Unremovable Friend Request

Introduction

The “Unremovable Friend Request” exploit was initially discovered in late 2020 by a user known as Saad. At the time, the vulnerability was not widely known, yet the development team was able to patch it within a week. Despite this, existing unremovable friend requests have remained persistent in the system.

Technical breakdown of the original exploit

The vulnerability stemmed from improper handling of friend-code string lengths in the game’s backend. Specifically:

• Users could set a friend_code value that was excessively long, causing a buffer overflow in the friend system.
• This overflow resulted in the removal of the identifier suffix (e.g., username#1234 → username#), thereby corrupting the internal representation of the user tag.
• If the overflow was too large, the system failed to process the friend-code, yet still allowed it to send friend requests.
• These requests became unremovable and unconfirmable on the recipient’s side, effectively leaving them in a persistent, unmanageable state.

Artifact

Note

If the overflowed friend_code was within a certain threshold—short enough to be stored but long enough to strip the identifier—it could result in an account with no numeric tag, a rare artifact of the exploit. There are only few known accounts like this (as the ones shown in the images). It is estimated to be less than 25 of such accounts.
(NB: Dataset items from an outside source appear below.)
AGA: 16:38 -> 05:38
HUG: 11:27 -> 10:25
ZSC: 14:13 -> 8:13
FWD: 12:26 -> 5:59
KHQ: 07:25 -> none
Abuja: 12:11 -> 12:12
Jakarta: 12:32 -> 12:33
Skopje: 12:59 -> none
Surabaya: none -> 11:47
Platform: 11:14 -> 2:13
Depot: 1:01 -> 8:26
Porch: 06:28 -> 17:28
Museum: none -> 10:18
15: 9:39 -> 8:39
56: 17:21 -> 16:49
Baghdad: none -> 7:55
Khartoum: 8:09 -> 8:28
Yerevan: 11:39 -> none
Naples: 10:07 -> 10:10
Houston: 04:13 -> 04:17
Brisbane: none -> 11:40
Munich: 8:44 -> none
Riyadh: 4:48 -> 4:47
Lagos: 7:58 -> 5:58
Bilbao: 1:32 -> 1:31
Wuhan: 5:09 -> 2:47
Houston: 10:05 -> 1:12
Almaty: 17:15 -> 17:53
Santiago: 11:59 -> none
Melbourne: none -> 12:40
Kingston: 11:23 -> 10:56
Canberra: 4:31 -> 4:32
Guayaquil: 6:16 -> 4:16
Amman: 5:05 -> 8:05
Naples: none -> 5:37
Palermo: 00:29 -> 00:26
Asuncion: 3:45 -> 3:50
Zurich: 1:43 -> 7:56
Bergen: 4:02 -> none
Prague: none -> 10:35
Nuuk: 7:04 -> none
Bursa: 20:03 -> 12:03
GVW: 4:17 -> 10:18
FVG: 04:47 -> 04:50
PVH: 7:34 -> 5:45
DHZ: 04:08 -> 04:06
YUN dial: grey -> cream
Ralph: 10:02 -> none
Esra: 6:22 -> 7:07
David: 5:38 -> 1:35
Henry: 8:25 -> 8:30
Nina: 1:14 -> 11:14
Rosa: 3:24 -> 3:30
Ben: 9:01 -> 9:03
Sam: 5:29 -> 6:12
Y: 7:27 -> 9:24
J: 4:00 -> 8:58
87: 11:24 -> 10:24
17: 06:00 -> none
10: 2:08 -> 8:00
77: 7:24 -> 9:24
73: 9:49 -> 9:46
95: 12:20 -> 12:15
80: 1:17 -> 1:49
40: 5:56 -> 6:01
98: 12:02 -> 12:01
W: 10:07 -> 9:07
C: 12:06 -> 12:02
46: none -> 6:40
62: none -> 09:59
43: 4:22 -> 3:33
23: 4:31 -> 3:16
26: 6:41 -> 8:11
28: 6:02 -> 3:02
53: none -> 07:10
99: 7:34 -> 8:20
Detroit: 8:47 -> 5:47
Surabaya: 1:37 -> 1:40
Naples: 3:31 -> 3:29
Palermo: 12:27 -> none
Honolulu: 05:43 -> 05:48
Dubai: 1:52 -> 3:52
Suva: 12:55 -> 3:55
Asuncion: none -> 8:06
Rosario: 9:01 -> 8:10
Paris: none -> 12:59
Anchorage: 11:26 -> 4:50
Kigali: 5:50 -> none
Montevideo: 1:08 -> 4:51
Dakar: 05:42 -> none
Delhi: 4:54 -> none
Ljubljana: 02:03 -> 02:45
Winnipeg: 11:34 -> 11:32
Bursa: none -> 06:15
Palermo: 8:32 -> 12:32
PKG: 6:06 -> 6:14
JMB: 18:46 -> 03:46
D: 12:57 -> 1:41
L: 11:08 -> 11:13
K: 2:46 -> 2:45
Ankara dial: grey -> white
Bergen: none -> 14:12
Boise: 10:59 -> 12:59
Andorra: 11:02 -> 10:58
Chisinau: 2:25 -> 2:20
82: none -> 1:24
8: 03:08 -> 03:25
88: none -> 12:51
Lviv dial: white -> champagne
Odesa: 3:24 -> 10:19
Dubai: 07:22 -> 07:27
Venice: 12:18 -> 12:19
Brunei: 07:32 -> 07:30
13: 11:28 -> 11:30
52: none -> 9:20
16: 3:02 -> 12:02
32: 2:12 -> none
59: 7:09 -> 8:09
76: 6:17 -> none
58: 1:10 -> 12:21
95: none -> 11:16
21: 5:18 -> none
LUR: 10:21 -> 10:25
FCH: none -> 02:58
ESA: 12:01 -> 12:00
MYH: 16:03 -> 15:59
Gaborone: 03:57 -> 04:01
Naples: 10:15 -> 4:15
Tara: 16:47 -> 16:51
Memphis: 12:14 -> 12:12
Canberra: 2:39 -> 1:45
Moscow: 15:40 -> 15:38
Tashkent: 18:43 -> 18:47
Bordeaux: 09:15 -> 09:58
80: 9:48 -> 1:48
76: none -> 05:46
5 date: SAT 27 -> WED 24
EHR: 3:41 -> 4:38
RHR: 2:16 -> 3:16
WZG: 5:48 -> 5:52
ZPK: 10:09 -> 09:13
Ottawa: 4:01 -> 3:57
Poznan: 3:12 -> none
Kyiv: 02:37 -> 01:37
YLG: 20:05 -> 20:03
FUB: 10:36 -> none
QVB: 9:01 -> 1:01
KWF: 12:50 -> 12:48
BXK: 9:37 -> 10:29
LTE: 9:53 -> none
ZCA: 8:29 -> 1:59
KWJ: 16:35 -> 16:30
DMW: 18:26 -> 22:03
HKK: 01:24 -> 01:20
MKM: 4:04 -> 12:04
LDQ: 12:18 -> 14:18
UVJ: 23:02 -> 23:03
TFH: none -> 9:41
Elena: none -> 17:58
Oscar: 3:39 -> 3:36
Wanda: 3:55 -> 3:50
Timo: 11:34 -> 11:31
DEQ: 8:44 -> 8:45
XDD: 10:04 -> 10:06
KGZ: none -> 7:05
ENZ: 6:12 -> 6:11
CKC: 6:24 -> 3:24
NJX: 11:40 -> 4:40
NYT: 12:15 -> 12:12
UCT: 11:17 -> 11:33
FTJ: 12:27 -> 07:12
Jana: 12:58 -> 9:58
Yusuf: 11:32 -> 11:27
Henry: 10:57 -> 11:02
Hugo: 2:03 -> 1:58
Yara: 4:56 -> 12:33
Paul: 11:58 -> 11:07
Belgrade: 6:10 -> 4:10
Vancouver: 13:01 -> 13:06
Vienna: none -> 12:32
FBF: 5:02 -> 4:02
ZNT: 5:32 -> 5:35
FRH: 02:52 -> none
Patch & mitigation measures

The exploit was mitigated shortly after its discovery through a server-side input validation:

• A length constraint was introduced on the friend-code update request, effectively preventing overflow conditions.
• It is unclear whether any additional backend modifications were implemented to harden the system against similar future vulnerabilities.

Current status and future

As of writing this, the server-side check has been effective for over five years. However:

• In 2023, a new bypass method was privately rediscovered, but has not been publicly disclosed.
• This updated method has only been shared among trusted individuals, and the developers remain unaware of its existence.
• Given the developers’ historical response time, a silent patch could be expected once the new bypass becomes known internally.